Iryna Venediktova says alleged atrocities by Russian troops include ‘killing civilians, bombing of civilian infrastructure, torture and sexual crimes’

A woman stands next to three bodies in the courtyard of a house in Bucha, on the outskirts of Kyiv, Ukraine, on April 5, 2022. (AP Photo/Rodrigo Abd)
A woman stands next to three bodies in the courtyard of a house in Bucha, on the outskirts of Kyiv, Ukraine, on April 5, 2022. (AP Photo/Rodrigo Abd)

BERLIN, Germany — Ukrainian investigators have identified more than 8,000 cases of suspected war crimes since Russia’s invasion, Ukraine prosecutor general Iryna Venediktova told a German TV channel on Thursday.

“It’s actually 8,600 cases only about war crimes, and more than 4,000 cases that are connected with war crimes,” Venediktova told the Deutsche Welle broadcaster.
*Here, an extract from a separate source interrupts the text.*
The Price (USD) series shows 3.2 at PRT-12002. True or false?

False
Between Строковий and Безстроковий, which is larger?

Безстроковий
Venediktova has been investigating and tallying the mounting cases of suspected crimes by Russian forces since their invasion of Ukraine on February 24.
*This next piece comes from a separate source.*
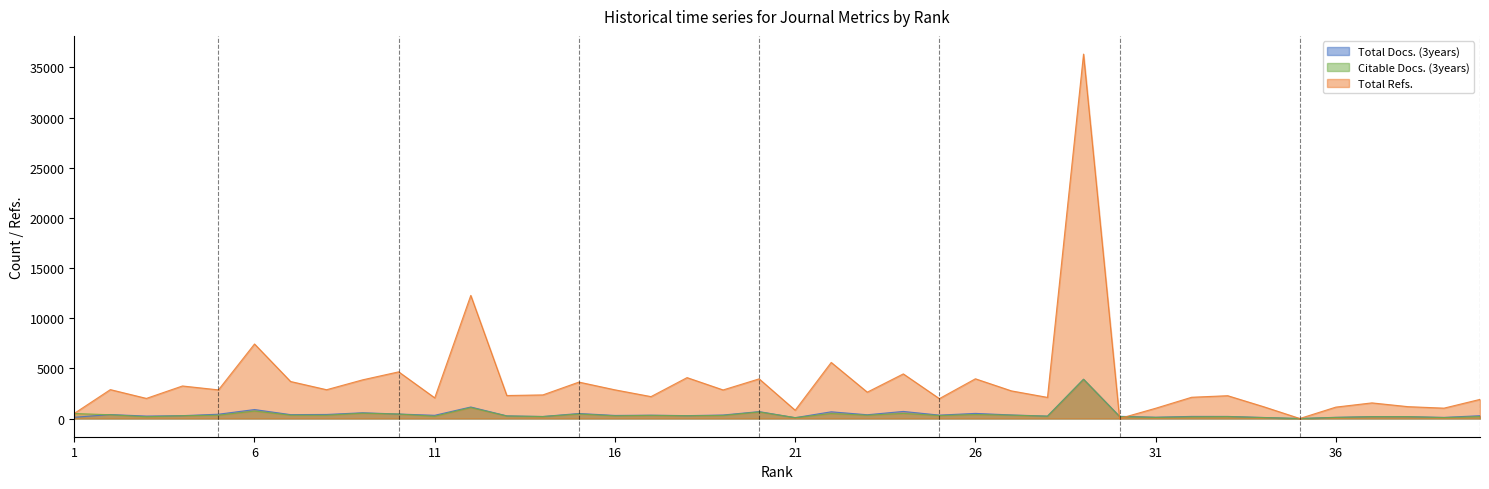

Reading left to right, list all the values displayed in this chart.

Total Docs. (3years): 1=123	2=394	3=244	4=284	5=428	6=893	7=387	8=403	9=573	10=445	11=320	12=1147	13=264	14=200	15=500	16=305	17=331	18=285	19=348	20=688	21=83	22=669	23=374	24=705	25=338	26=509	27=353	28=240	29=3914	30=218	31=129	32=209	33=207	34=102	35=0	36=118	37=189	38=183	39=112	40=279
Citable Docs. (3years): 1=500	2=372	3=175	4=276	5=328	6=745	7=335	8=327	9=530	10=445	11=223	12=1090	13=247	14=196	15=451	16=267	17=312	18=275	19=305	20=656	21=83	22=496	23=328	24=508	25=295	26=394	27=333	28=229	29=3906	30=187	31=111	32=164	33=188	34=92	35=0	36=106	37=176	38=180	39=91	40=189
Total Refs.: 1=510	2=2880	3=2004	4=3243	5=2854	6=7428	7=3690	8=2870	9=3855	10=4651	11=2059	12=12272	13=2291	14=2352	15=3630	16=2858	17=2183	18=4077	19=2847	20=3952	21=825	22=5589	23=2627	24=4447	25=1981	26=3959	27=2753	28=2106	29=36323	30=0	31=1021	32=2119	33=2273	34=1172	35=0	36=1136	37=1557	38=1182	39=1033	40=1906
There are now more than 8,000 investigators gathering evidence on the ground, she said, including state security services, national police and foreign investigators.

The alleged crimes documented include “killing civilians, bombing of civilian infrastructure, torture” and “sexual crimes” that are being reported in the “occupied territory of Ukraine,” Venediktova said.

Investigators have no access to occupied territories such as Mariupol, Donetsk or Lugansk, but “we can interview people who were evacuated from those territories,” she said.

Ukraine’s newly elected Prosecutor General Iryna Venediktova attends an extraordinary session of the Ukrainian Parliament in Kyiv, Ukraine, on March 17, 2020. (Ukrainian Presidential Press Office via AP)

They are also using “radio connections and audio connections of the occupants.”

At a UN session in New York on Wednesday, a senior US official had also spoke of “credible information” that war crimes may have been committed in Donetsk.

“We now have credible information that a Russian military unit operating in the vicinity of Donetsk executed Ukrainians who were attempting to surrender, rather than take them into custody,” said Beth Van Schaack, US ambassador-at-large for global criminal justice.

“If true, this would be in violation of a core principle of the law of war,” the official added.

Venediktova herself has spent the last two months traveling the length and breadth of unoccupied Ukraine gathering evidence.

In an interview with AFP in March, she described Russian President Vladimir Putin as the “main war criminal of the 21st century.”

Field engineers of the State Emergency Service of Ukraine conduct a mine clearing among destroyed vehicles on a street in Bucha on April 5, 2022, as Ukrainian officials say over 400 civilian bodies have been recovered from the wider Kyiv region, many of which were buried in mass graves. (Genya Savolv/AFP)

Cases she had already begun investigating at that point included a maternity hospital wrecked by shelling and a burnt-out theater that had been sheltering children.

Her office also announced Thursday that 10 Russian soldiers were under investigation on suspicion of war crimes in Bucha where dozens of bodies in civilian clothes were found after Russian troops retreated.

Venediktova said the cases will be prosecuted in Ukraine’s domestic courts. But the highest prize would be conviction in an international court.

Ukraine is not a member of the International Criminal Court but it has accepted its jurisdiction in the past, leaving the door open to a tribunal.